Given semantic suggestions (typically attached to a dictionary as semantic_suggestions), this function summarizes candidate fields that appear to need ontology support but do not have a direct smn match.

Usage

detect_semantic_term_gaps(
  dict = NULL,
  suggestions = NULL,
  include_target_scopes = c("column", "code", "table", "dataset"),
  include_dictionary_roles = NULL,
  min_score = NA_real_
)

Arguments

dict

A dictionary tibble. Used only when suggestions is NULL.

suggestions

Optional semantic suggestion table. If omitted, this function uses attr(dict, "semantic_suggestions").

include_target_scopes

Target scopes to inspect. Defaults to all supported scopes.

include_dictionary_roles

Optional vector of dictionary roles to restrict the gap scan (for example c("variable", "property", "entity")).

min_score

Optional minimum score filter. Rows with score below this value are ignored when score is available.

Value

A tibble with one row per target that has no SMN match.

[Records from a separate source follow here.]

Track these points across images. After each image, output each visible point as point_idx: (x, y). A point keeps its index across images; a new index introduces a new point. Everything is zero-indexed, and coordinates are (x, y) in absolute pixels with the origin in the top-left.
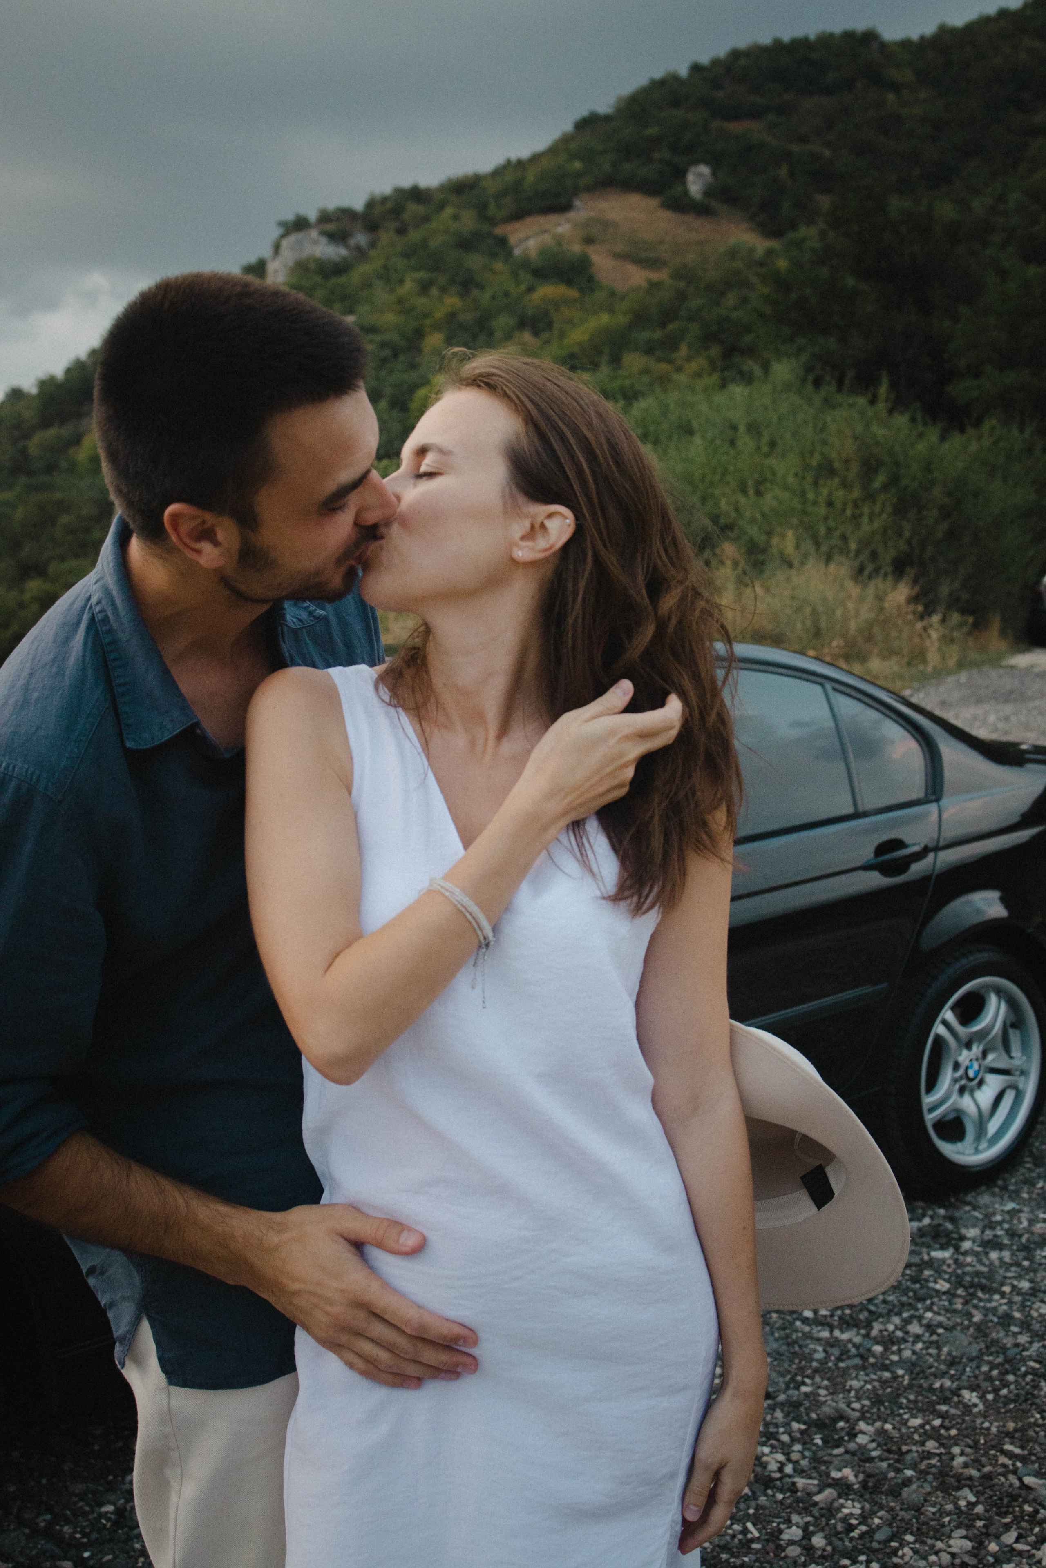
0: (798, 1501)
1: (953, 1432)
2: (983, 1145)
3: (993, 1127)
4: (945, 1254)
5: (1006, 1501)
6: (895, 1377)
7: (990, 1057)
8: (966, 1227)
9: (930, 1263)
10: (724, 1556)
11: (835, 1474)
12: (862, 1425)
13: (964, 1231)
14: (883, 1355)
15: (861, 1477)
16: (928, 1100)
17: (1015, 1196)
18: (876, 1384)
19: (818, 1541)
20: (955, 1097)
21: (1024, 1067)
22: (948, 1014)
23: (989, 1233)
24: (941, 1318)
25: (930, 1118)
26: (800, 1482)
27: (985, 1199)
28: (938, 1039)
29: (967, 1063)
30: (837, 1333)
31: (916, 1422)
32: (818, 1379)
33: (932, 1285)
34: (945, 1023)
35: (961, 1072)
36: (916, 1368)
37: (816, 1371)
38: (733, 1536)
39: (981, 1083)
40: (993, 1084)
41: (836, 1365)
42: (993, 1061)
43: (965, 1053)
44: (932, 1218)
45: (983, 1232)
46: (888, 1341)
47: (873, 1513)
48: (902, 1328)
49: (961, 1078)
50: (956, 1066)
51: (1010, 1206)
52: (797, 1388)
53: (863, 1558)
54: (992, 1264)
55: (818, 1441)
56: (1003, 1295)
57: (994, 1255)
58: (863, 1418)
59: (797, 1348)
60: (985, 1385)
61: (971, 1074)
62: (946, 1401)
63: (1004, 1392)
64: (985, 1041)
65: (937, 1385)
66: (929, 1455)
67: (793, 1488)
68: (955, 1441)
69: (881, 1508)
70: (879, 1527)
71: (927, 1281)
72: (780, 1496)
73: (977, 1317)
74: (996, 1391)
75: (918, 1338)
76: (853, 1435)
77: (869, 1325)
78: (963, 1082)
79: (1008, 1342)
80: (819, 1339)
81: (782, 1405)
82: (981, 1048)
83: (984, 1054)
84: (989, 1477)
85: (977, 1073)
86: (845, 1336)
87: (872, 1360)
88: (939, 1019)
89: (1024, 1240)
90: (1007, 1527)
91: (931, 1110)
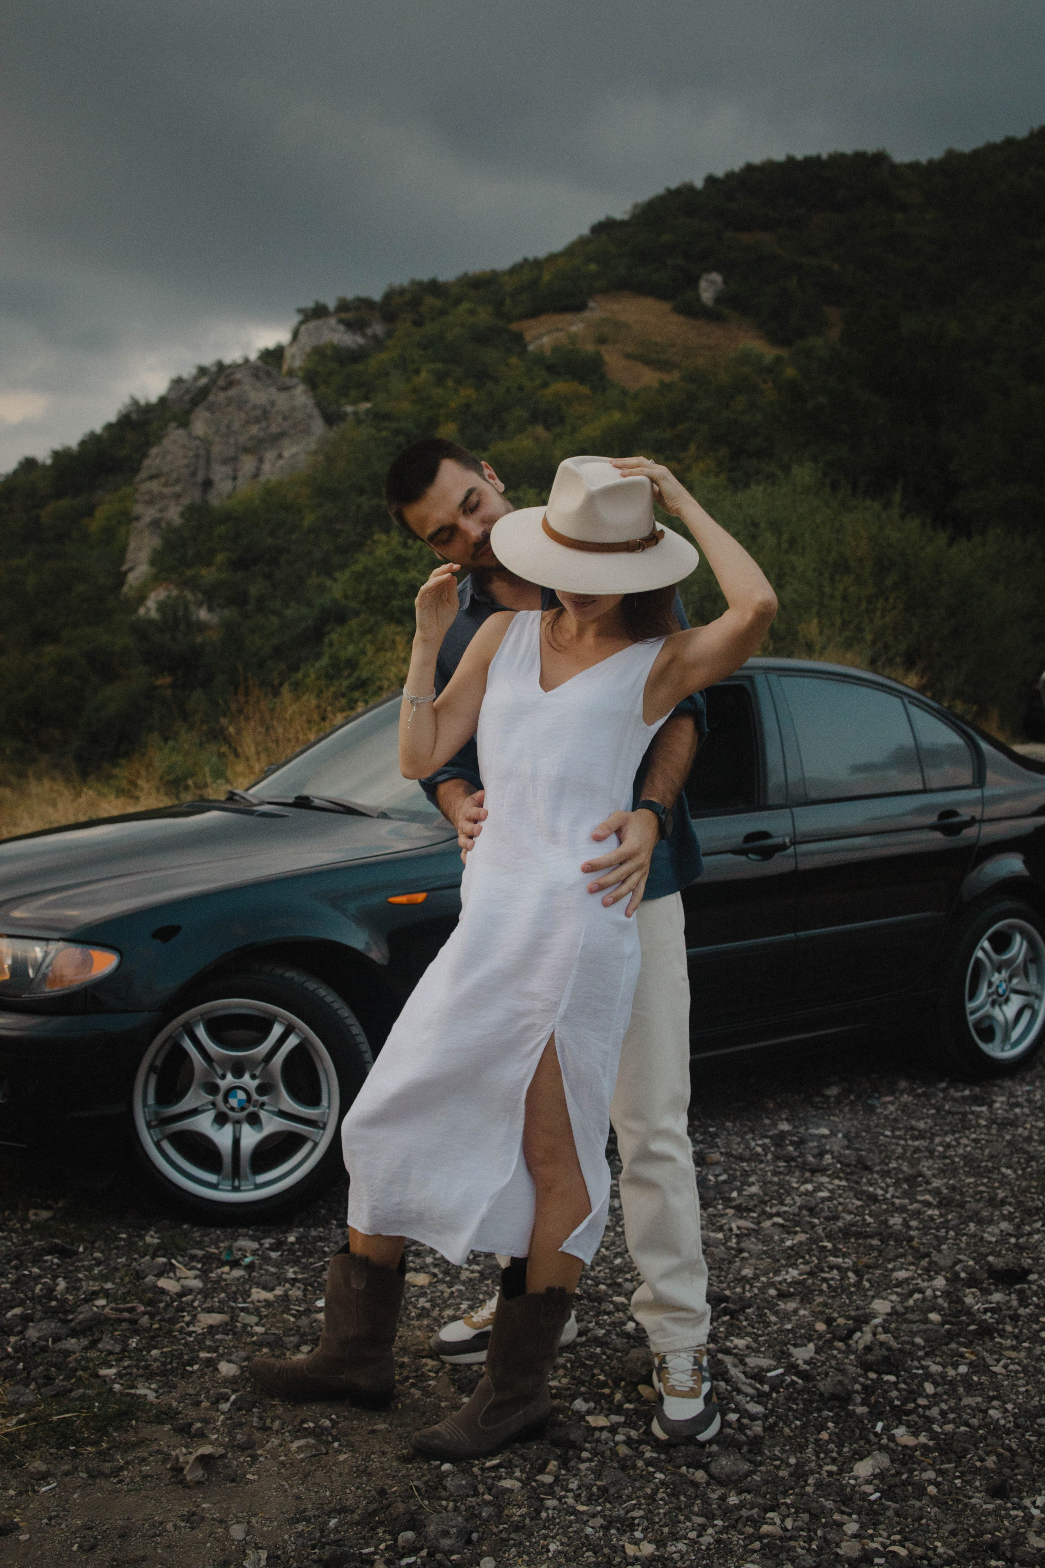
0: (897, 1209)
1: (996, 1185)
2: (1007, 1047)
3: (1015, 1034)
4: (984, 1109)
5: (1034, 1211)
6: (953, 1162)
7: (1015, 981)
8: (996, 1095)
9: (973, 1113)
10: (854, 1229)
11: (919, 1198)
12: (934, 1179)
13: (994, 1098)
14: (944, 1151)
15: (937, 1199)
16: (970, 1006)
17: (1032, 1083)
18: (941, 1166)
19: (914, 1223)
20: (988, 1007)
21: (1039, 992)
22: (986, 944)
23: (1012, 1100)
24: (983, 1136)
25: (971, 1019)
26: (897, 1201)
27: (1008, 1083)
28: (978, 960)
29: (998, 982)
30: (910, 1142)
31: (972, 1180)
32: (900, 1161)
33: (974, 1122)
34: (983, 949)
35: (993, 989)
36: (968, 1159)
37: (898, 1158)
38: (858, 1221)
39: (1007, 1000)
40: (1016, 1002)
41: (912, 1155)
42: (1016, 984)
43: (996, 975)
44: (971, 1090)
45: (1008, 1099)
46: (948, 1146)
47: (947, 1214)
48: (957, 1140)
49: (993, 993)
50: (990, 984)
51: (1027, 1088)
52: (887, 1164)
53: (944, 1230)
54: (1016, 1115)
55: (905, 1186)
56: (1025, 1128)
57: (1018, 1110)
58: (934, 1176)
59: (883, 1148)
60: (1016, 1166)
61: (1001, 991)
62: (990, 1172)
63: (1029, 1170)
64: (1012, 968)
65: (984, 1164)
66: (982, 1192)
67: (893, 1204)
68: (998, 1188)
69: (952, 1211)
70: (951, 1220)
71: (970, 1120)
72: (885, 1207)
73: (1008, 1137)
74: (1024, 1169)
75: (966, 1146)
76: (928, 1183)
77: (932, 1140)
78: (995, 997)
79: (1031, 1149)
80: (897, 1144)
81: (878, 1172)
82: (1008, 973)
83: (1011, 978)
84: (1022, 1202)
85: (1005, 991)
86: (916, 1143)
87: (936, 1154)
88: (979, 947)
89: (1039, 1104)
90: (1036, 1221)
91: (973, 1013)
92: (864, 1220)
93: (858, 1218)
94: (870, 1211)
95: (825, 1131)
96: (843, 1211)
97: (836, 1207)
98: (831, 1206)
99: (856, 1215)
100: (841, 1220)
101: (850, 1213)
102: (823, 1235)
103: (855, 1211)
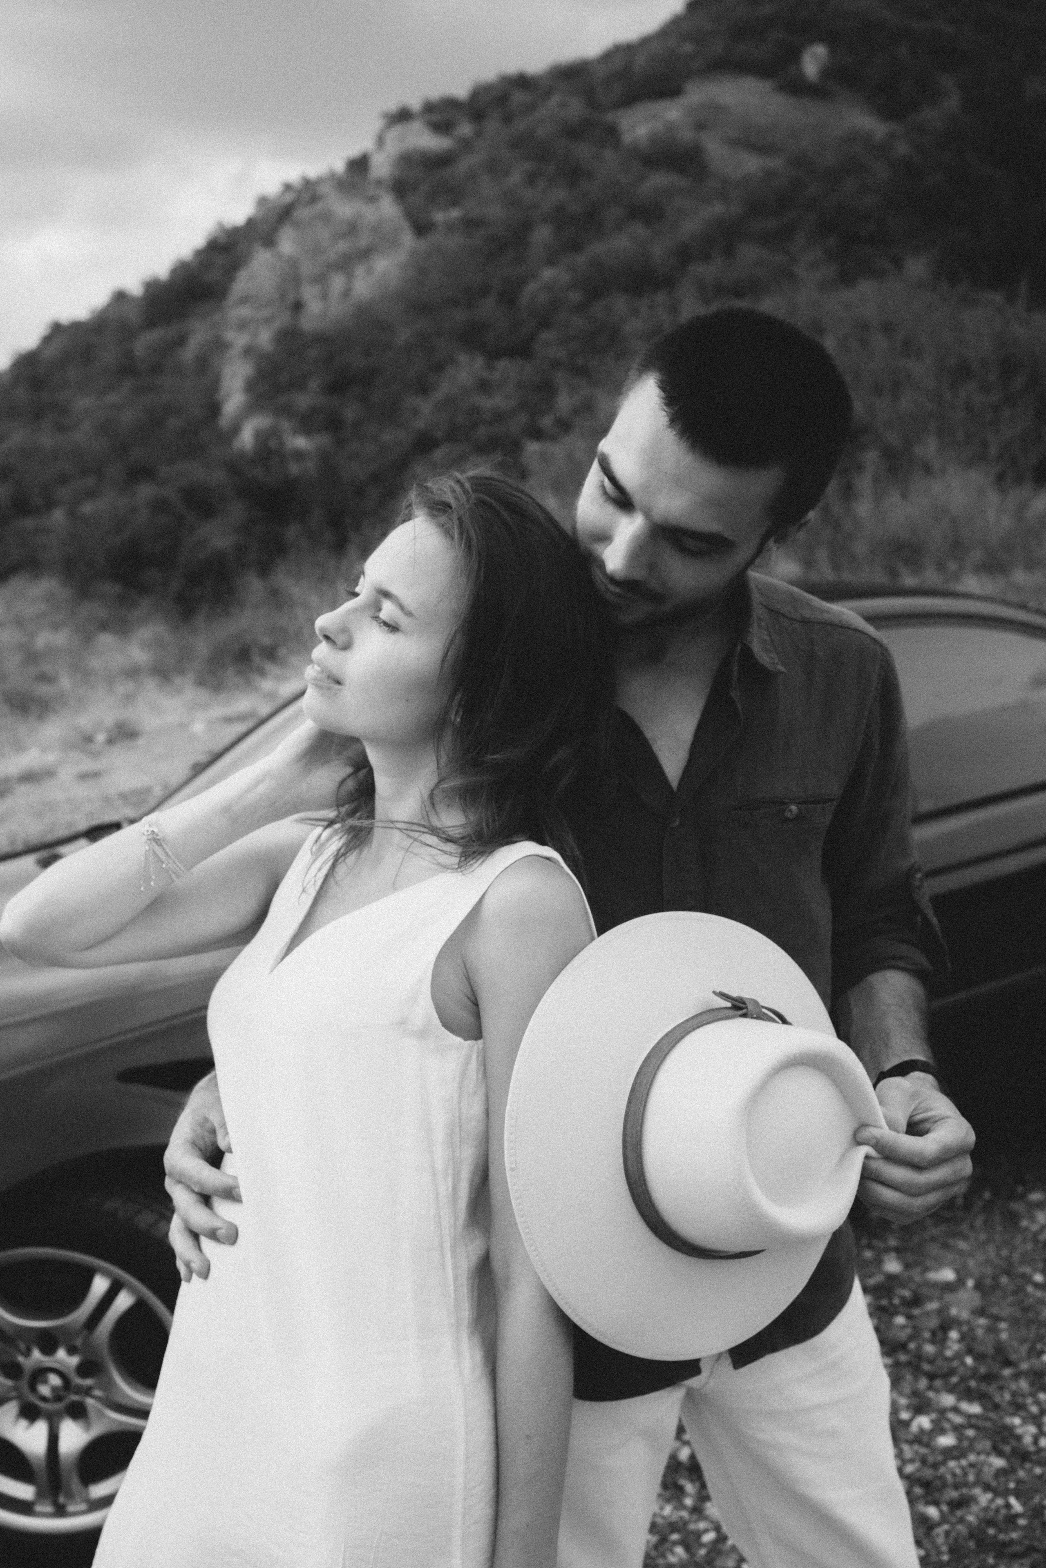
92: (1008, 1506)
93: (1000, 1501)
94: (1019, 1482)
95: (948, 1275)
96: (975, 1484)
97: (965, 1474)
98: (958, 1471)
99: (996, 1493)
100: (975, 1508)
101: (987, 1488)
102: (944, 1548)
103: (994, 1484)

Key columns:

  • dataset_id, table_id, column_name, target_scope, target_sdp_file, target_sdp_field, target_row_key, dictionary_role;

  • search_query text used for lookup;

  • top_non_smn_source, top_non_smn_label, top_non_smn_iri, top_non_smn_score;

  • non_smn_sources, candidate_count, placement_recommendation, placement_confidence, placement_rationale.

Details

It is designed to support a practical workflow:

  1. generate semantic suggestions with suggest_semantics();

  2. detect unresolved gaps with detect_semantic_term_gaps();

  3. render request payloads with render_ontology_term_request();

  4. optionally submit issues with submit_term_request_issues().

Examples

suggestions <- tibble::tibble(
  dataset_id = c("d1", "d1"),
  table_id = c("t1", "t1"),
  column_name = c("run_id", "run_id"),
  code_value = NA_character_,
  column_label = c("Run ID", "Run ID"),
  column_description = "Run identifier from local monitoring pipeline",
  dictionary_role = c("variable", "variable"),
  target_scope = c("column", "column"),
  target_sdp_file = c("column_dictionary.csv", "column_dictionary.csv"),
  target_sdp_field = c("term_iri", "term_iri"),
  target_row_key = c("run_id", "run_id"),
  search_query = c("run_id", "run_id"),
  label = c("Run ID", "Run ID"),
  iri = c(NA_character_, NA_character_),
  source = c("gbif", "worms"),
  ontology = c("gbif", "worms"),
  match_type = c("label", "label"),
  definition = NA_character_,
  score = c(0.9, 0.85)
)
gaps <- detect_semantic_term_gaps(
  suggestions = suggestions,
  include_dictionary_roles = "variable"
)
#> Error in detect_semantic_term_gaps(suggestions = suggestions, include_dictionary_roles = "variable"): could not find function "detect_semantic_term_gaps"
gaps
#> Error: object 'gaps' not found